I’m not sure even if one went searching for every single ending it’d be possible to put more than an hour or so into Cleansuit, it is a very compact experience. I think that is to its strength though as this is a nice twist on the “killer trying to break into the house to kill you” motif that benefits from being text based as it pushes it more into the realm of figuring out what in the heck to do rather than have to worry much about actually executing it. It is short enough that failure isn’t much of a punishment and often teaches you something about how this overall puzzle fits together, and I found piecing it all together to be rather rewarding.


So as a heads up this is the last game I’m gonna write-up for this topic. For me it was an idea I had for a few years that I wanted to at least give a year to see how it’d play out and… well failure would be too harsh but it definitely was better in theory than in practice. I wanted to have at least one day set aside a week to play some small/random indie games and this did a good job of keeping me honest in that regard, although in retrospect I think taking some time off from those while really into an Elden Ring-sized experience would have been okay.

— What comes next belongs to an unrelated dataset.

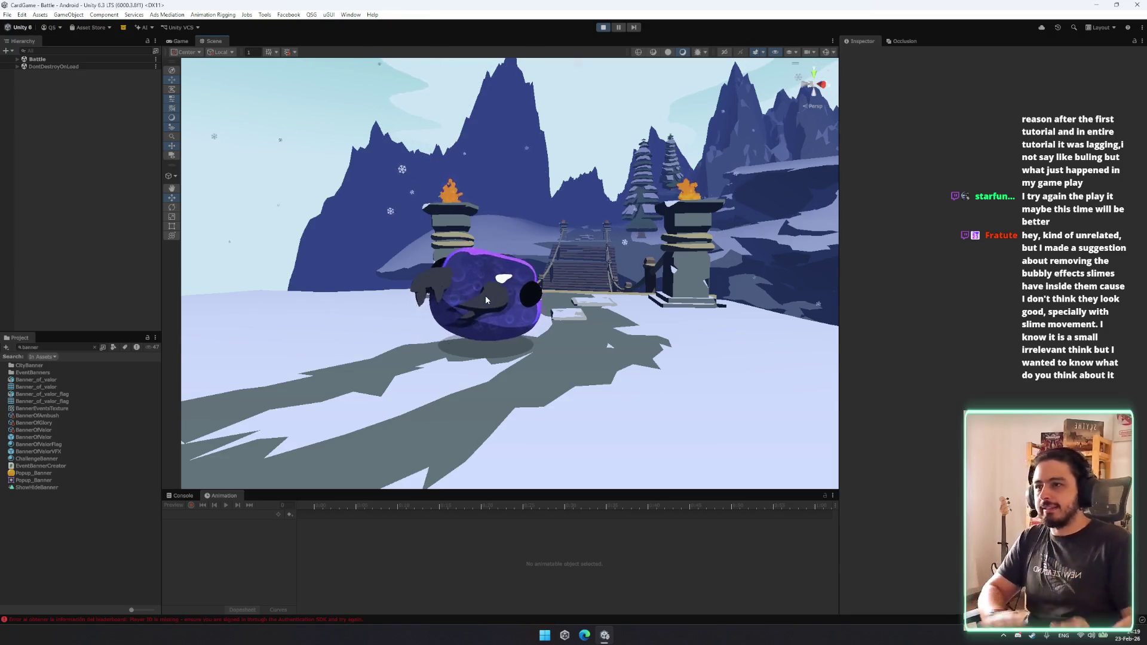
mouse_move(485, 295)
mouse_down()
mouse_move(530, 264)
mouse_move(519, 226)
mouse_up()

Still there was a pair of issues that was beyond my ability to fix. One is that by going truly random I often ended up with games that there either wasn’t much to really write about or worse, were rather poor. I played another game this week that shall remain nameless that even by the standards of “name your own price” itch games was poor. Awful movement glitches that got you stuck in place in a timing heavy “move at the right time to avoid projectiles” game, heck in a game with only fifteen stages it couldn’t even send me to the next stage upon completion correctly about four or so times. If I didn’t have time to get to Cleansuit I’d have to very politely trash that and… the odds of anyone here ever stumbling upon it is minimal so IMO it’d just be pointlessly mean.

The other issue I can’t get past is that I’m just not a good enough writer or “game thinker” to be able to write about a different game a week every week. I felt like I ran low on material many months back and would often look at a game and go “I have no idea what to say about you that isn’t just ‘this is fine’”. The thing is, a game shouldn’t have to worry about that, hell I shouldn’t have to worry about that. If I’m in a braindead mood and play a braindead game that’s okay and the fact that it doesn’t fit into the scope of some outside notion is the notion’s fault. Much respect to those who have to write for a living, shit’s tricky.

So yeah, I’ll still play games like this on my own time and if any of them make me feel like I want to write something about them (Infini seems likely to do so) we got that giant “game you played today topic” for it. If any of you dug this sorry it’s done, and let me finish by saying that even though I don’t think this ultimately worked I’m still glad I tried it and I did play some very neat games (ex. Pig eat Ball, Salad Fields, DEIDIA) during the course of it.